Despite the campaign having been unsuccessful, it still had a major impact on the culture and national consciousness of Australia and New Zealand through their participation in the campaign with the Australian and New Zealand Army Corps. Major Fred Waite made the following observation:
“By common trials, a common suffering, and a common interest, Australian, Indian and New Zealander realized they were brothers in fact, as in army. These first two days made great things possible within the Empire. The experience of those sweet sensations of brotherhood will be cherished and handed down as one of the priceless gifts of Anzac.” (71).

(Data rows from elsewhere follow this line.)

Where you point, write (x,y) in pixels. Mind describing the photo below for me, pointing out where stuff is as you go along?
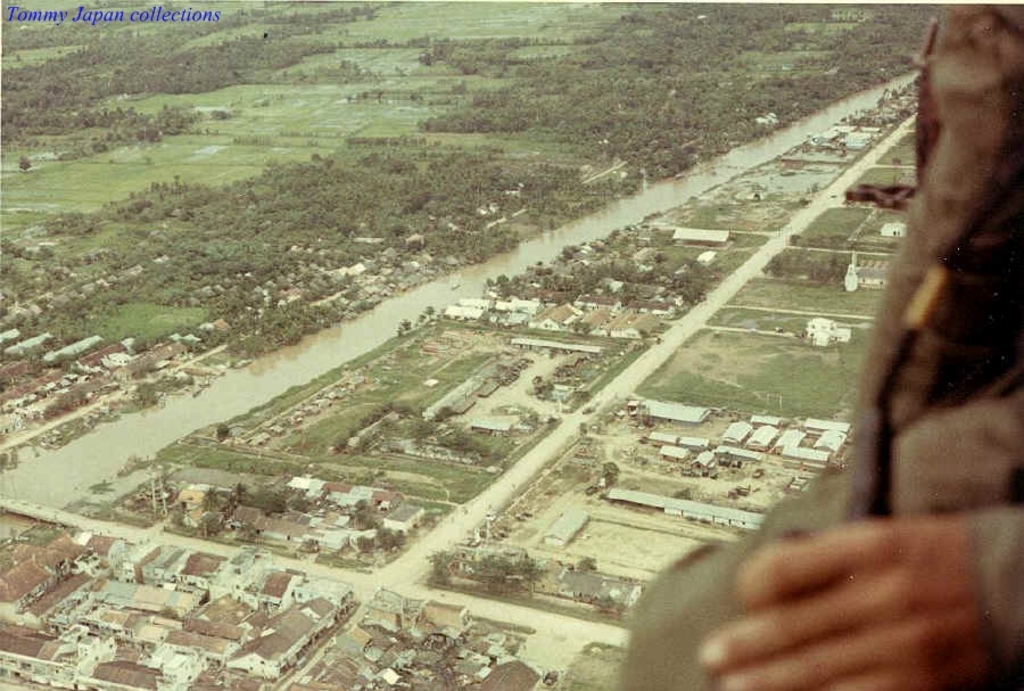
In this image I can see number of buildings (183,615), trees (741,44) and a river (829,114). I can also see a hand (909,591) of a person (879,534).
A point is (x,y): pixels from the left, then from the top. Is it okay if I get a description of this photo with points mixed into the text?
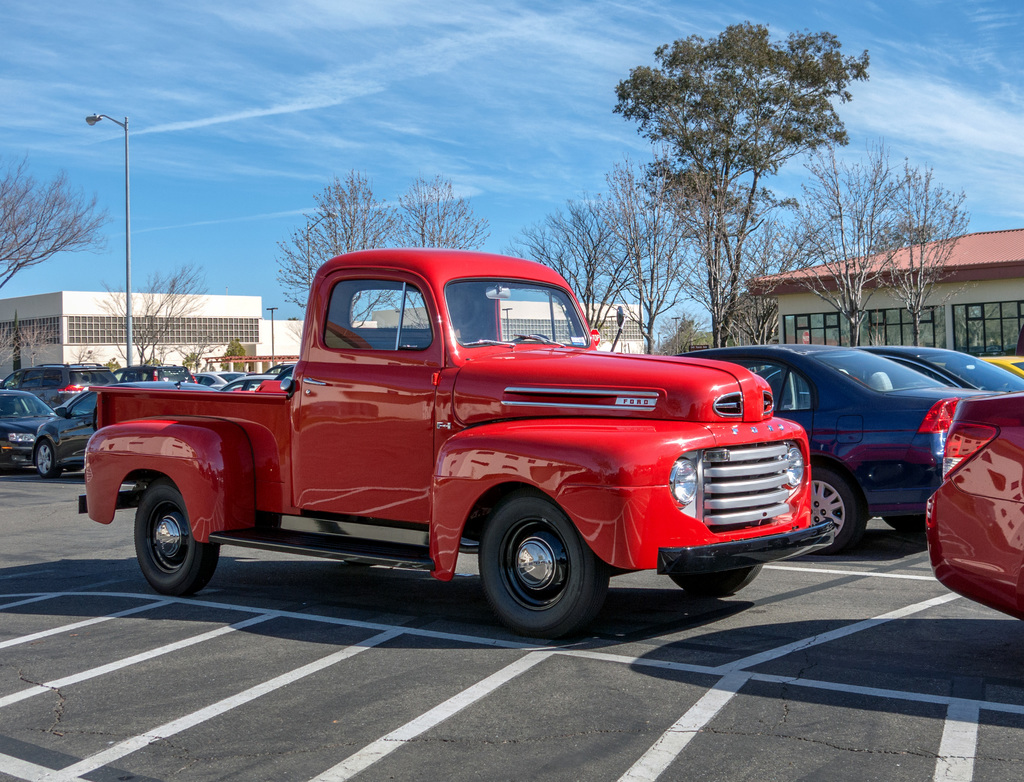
In this image we can see the vehicles (635,427) parked on the road (1,592). In the background (63,314) we can see the buildings (605,316), trees (652,312), light pole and also the house (948,273). We can also see the sky (574,117) with the clouds (910,101).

These shared experiences at Gallipoli created a spirit between ANZAC soldiers, which persists today and is annually commemorated as ANZAC Day on the 25th of April, the anniversary of the amphibious landings at Gallipoli (New Zealand, Ministry for Culture and Heritage, “Anzac Day” 1 – 2). In both Australia and New Zealand, the events at Gallipoli are seen as having contributed heavily to the growth of national identity (New Zealand, Ministry for Culture and Heritage, “Evacuation” 6). According to Major Fred Waite, the campaign at Gallipoli has taught New Zealanders a lot of lessons, such as to “respect his own strength and capabilities” (249). Major Waite further describes: “Before the war we were an untried and insular people; after Anzac, we were tried and trusted.” (249).